The aim of this guide is to help you identify if you have grounds to appeal. It may help you to think about how what has happened to you may fit into one or more of the 3 grounds for appeal as defined by the University's Regulations Governing Academic Appeals (section 4.1, 4.2, 4.3). As life rarely fits neatly into one of three rules, the following questions may assist you.

What should I do if can’t get all the evidence?

Again, life rarely runs smoothly. We advise that you submit the best evidence available and explain as clearly as you are able if evidence is: missing / incomplete / late

Consider:

  • How does the new information relate to what has happened?
  • What paperwork can you provide to back it up?
  • Who is that paperwork from and is it from a source that is likely to be considered trustworthy?
  • Why are you presenting it now?

This is what has happened – is that how things are supposed to work?

The University has many rules, administrative procedures, processes and ways of assessing students. Some may apply to everyone, and some may depend on what you are studying and at which level. No one person knows them all, although we may be able to suggest a good place to look. We would suggest you check: Blackboard, Student Handbook, University Calendar, or University Quality Handbook.

Consider:

  • How does the failure relate to what has happened?
  • Which process or procedure was not followed (are you able to identify the procedure or regulation?)

Are the factors likely to give me the outcome I am requesting?

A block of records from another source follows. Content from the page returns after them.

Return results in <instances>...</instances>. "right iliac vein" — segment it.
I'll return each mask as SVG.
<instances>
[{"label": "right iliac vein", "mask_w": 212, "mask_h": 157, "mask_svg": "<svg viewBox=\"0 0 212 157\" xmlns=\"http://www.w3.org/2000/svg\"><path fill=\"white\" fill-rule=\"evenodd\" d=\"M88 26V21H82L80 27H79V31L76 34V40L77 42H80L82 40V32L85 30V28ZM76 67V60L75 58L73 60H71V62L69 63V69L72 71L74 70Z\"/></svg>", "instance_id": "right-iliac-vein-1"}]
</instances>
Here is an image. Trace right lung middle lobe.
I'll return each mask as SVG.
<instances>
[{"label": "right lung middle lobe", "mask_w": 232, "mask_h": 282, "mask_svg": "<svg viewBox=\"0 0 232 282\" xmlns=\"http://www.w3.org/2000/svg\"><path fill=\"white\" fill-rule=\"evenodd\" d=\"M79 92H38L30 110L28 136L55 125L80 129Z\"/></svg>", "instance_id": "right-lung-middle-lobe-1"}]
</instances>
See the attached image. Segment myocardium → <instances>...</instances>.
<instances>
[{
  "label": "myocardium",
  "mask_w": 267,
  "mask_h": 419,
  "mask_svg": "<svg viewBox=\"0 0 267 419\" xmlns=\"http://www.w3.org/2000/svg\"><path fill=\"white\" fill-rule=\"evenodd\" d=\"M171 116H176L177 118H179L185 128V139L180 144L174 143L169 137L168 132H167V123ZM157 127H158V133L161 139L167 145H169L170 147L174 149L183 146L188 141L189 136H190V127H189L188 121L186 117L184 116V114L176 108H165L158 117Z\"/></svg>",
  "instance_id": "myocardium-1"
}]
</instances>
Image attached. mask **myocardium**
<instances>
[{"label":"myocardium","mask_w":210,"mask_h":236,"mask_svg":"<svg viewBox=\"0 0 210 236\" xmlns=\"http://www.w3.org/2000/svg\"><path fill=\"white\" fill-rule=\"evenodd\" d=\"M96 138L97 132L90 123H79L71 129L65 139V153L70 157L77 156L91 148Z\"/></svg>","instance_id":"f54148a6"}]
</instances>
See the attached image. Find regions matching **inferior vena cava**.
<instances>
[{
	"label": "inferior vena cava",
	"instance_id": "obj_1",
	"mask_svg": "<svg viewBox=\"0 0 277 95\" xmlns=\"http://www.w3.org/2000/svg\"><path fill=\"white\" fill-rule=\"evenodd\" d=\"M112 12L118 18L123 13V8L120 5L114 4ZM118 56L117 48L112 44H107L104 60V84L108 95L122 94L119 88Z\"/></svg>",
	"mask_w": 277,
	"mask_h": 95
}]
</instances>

Advisers cannot predict the outcome, nor will we tell you whether or not you should appeal. What we ask is that you consider whether the factors you are raising differ from the ups and downs commonly experienced, what steps you took to let people know and who you have approached for help.

Consider:

  • What were the factors and how did they impact?
  • Is there evidence which you are able to submit?
  • Were the factors
    • Unexpected / on-going
    • Might they continue to have an impact?
    • How might you lessen their impact should they reoccur?
    • Were you able to tell anyone about them at the time?